Honolulu market research company Ward Research surveyed 768 likely voters statewide from Oct. 15 to 22 for the poll, which had a margin of error of 3.5 percentage points.
Hirono said she's humbled by the support shown in the poll, but her campaign isn't taking anything for granted and urged people to vote.
"What I am hearing across the state is that people want our next U.S. senator to value and honor the commitments made to our kupuna, create educational opportunities for our keiki, and get to work creating jobs," Hirono said in a statement. "Despite increasingly desperate and negative attacks from Mainland special interest groups, the people of Hawaii will not be fooled."
The congresswoman's 22-point lead is similar to the 19-point margin she had over Lingle in another Ward Research poll in July. It also mirrors the lead Hirono had against the former governor in polls taken in February this year and May 2011.
The Star-Advertiser published the poll on Monday, one day after it endorsed Hirono, saying she was "a consistent advocate for government actions and policies that serve Hawaii."

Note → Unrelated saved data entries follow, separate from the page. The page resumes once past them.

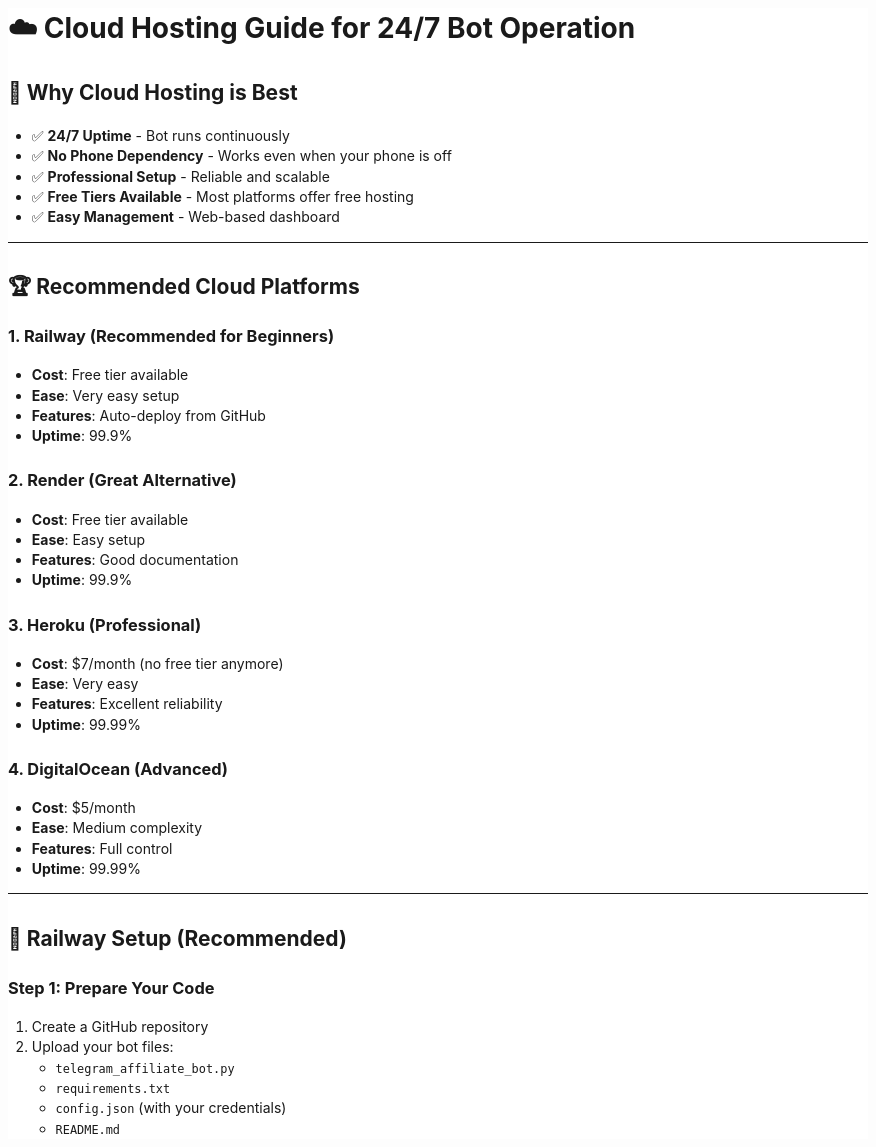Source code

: # ☁️ Cloud Hosting Guide for 24/7 Bot Operation

## 🎯 **Why Cloud Hosting is Best**

- ✅ **24/7 Uptime** - Bot runs continuously
- ✅ **No Phone Dependency** - Works even when your phone is off
- ✅ **Professional Setup** - Reliable and scalable
- ✅ **Free Tiers Available** - Most platforms offer free hosting
- ✅ **Easy Management** - Web-based dashboard

---

## 🏆 **Recommended Cloud Platforms**

### 1. **Railway** (Recommended for Beginners)
- **Cost**: Free tier available
- **Ease**: Very easy setup
- **Features**: Auto-deploy from GitHub
- **Uptime**: 99.9%

### 2. **Render** (Great Alternative)
- **Cost**: Free tier available
- **Ease**: Easy setup
- **Features**: Good documentation
- **Uptime**: 99.9%

### 3. **Heroku** (Professional)
- **Cost**: $7/month (no free tier anymore)
- **Ease**: Very easy
- **Features**: Excellent reliability
- **Uptime**: 99.99%

### 4. **DigitalOcean** (Advanced)
- **Cost**: $5/month
- **Ease**: Medium complexity
- **Features**: Full control
- **Uptime**: 99.99%

---

## 🚀 **Railway Setup (Recommended)**

### **Step 1: Prepare Your Code**
1. Create a GitHub repository
2. Upload your bot files:
   - `telegram_affiliate_bot.py`
   - `requirements.txt`
   - `config.json` (with your credentials)
   - `README.md`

Lingle's campaign criticized the poll's methodology, saying Ward Research surveyed a disproportionate number of Democrats and that their own polling shows the race is a statistical dead heat.
Lingle's pollster, Voter/ Consumer Research in Washington, D.C., said Ward surveyed 60 percent Democrats. But Voter/Consumer Research's breakdown of Hawaii voters shows 44 percent Democrats, 22 percent Republicans and 26 percent independents.
Retired Maj. Gen. Robert G. F. Lee, Lingle's campaign manager, called the Ward poll "skewed" and said the campaign believes in its plan to win the election.
Rebecca Ward, president of Ward Research, told the Star-Advertiser that the poll's partisan distribution mirrors Hawaii's voting patterns.